Beginning the Writing Process as Bradbury Did

Recently I found myself reading the 2010 issue of Hunger Mountain (published by Vermont College of Fine Arts), a literary journal that features, in addition to poetry, fiction, and creative nonfiction, young adult and children’s literature, photography, and essays on craft. In that particular issue, the managing editor, Miciah Bay Gault, detailed a writing practice of word association that Ray Bradbury used to begin drafting and explained that the editors had challenged several of the issue’s contributors, to try the exercise; the results of which are published in the journal.
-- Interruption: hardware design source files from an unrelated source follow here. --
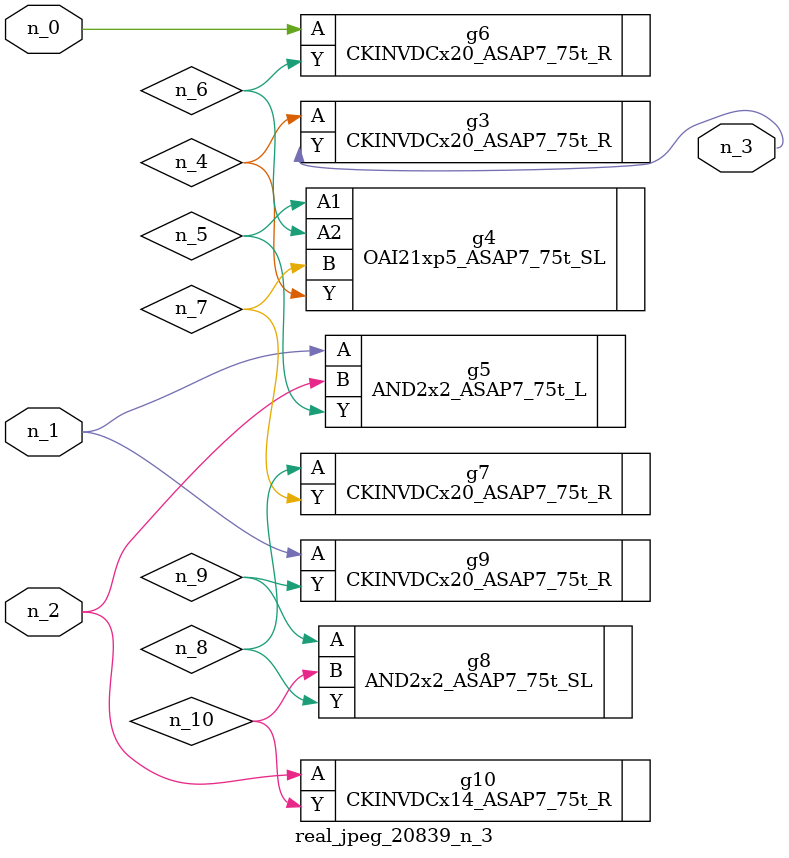
<source format=v>
module real_jpeg_20839_n_3 (n_1, n_0, n_2, n_3);

input n_1;
input n_0;
input n_2;

output n_3;

wire n_5;
wire n_4;
wire n_8;
wire n_6;
wire n_7;
wire n_10;
wire n_9;

CKINVDCx20_ASAP7_75t_R g6 ( 
.A(n_0),
.Y(n_6)
);

AND2x2_ASAP7_75t_L g5 ( 
.A(n_1),
.B(n_2),
.Y(n_5)
);

CKINVDCx20_ASAP7_75t_R g9 ( 
.A(n_1),
.Y(n_9)
);

CKINVDCx14_ASAP7_75t_R g10 ( 
.A(n_2),
.Y(n_10)
);

CKINVDCx20_ASAP7_75t_R g3 ( 
.A(n_4),
.Y(n_3)
);

OAI21xp5_ASAP7_75t_SL g4 ( 
.A1(n_5),
.A2(n_6),
.B(n_7),
.Y(n_4)
);

CKINVDCx20_ASAP7_75t_R g7 ( 
.A(n_8),
.Y(n_7)
);

AND2x2_ASAP7_75t_SL g8 ( 
.A(n_9),
.B(n_10),
.Y(n_8)
);


endmodule
</source>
It struck me as a wonderful writer’s tool and a prescient contemplation since Ray Bradbury has so lately passed away.

Bradbury and Cat

The exercise is as simple as it is effective: write a list of nouns, or what might sound like story/poem titles. Separate them by periods so they stand alone, but allow one word to lead you to another (or not). Do this quickly, without dwelling on word choice, and stop once you have four or five lines. Go back, read the list you’ve created, and see what you have. Notice patterns, groupings, and odd-men-out words. It is like stream-of-consciousness writing, but brief and without syntax, just things and their thingness.

As Gault points out, this exercise has the effect of bringing up many of the deep-seated obsessions of the person making it, and I would add that it also often hauls in some wild and surprising details amid the repeated or logically-connected nouns. In the published exercises, which often seem to stand on their own as poems, you see evidence of those startling images that seem not to fit the larger “motifs” of the lists they are part of. I also noticed that sometimes the associations, if any were perceptible, seemed to be governed not only by theme (for example, “Lake” to “Night” to “Crickets” to “Ravine” in an example printed from Bardbury’s Zen and the Art of Writing), but in some cases by sound, as “The Baby. The Banshee…The Pie. The Pink,” from Bruce Smith’s offering.

Ray Bradbury was a writer important both to other writers and to a larger public of devoted readers, and it can be difficult to know how to honor the memory of someone whose legacy is so complex and variously significant; the practice of writing is one possibility. Making a word association list in the Bradbury style can help one pass through the initial slump I often feel when sitting down to the work of writing when, all of a sudden, the world seems flat and boring, my mind level, predictable. It’s compelling that a writer not known for poetry created an associative exercise that not only works as a way into writing poetry, but is practically a recipe for how to make a certain kind of lyric. If you get a good poem, or many, out of this, thank Bradbury silently and take the credit.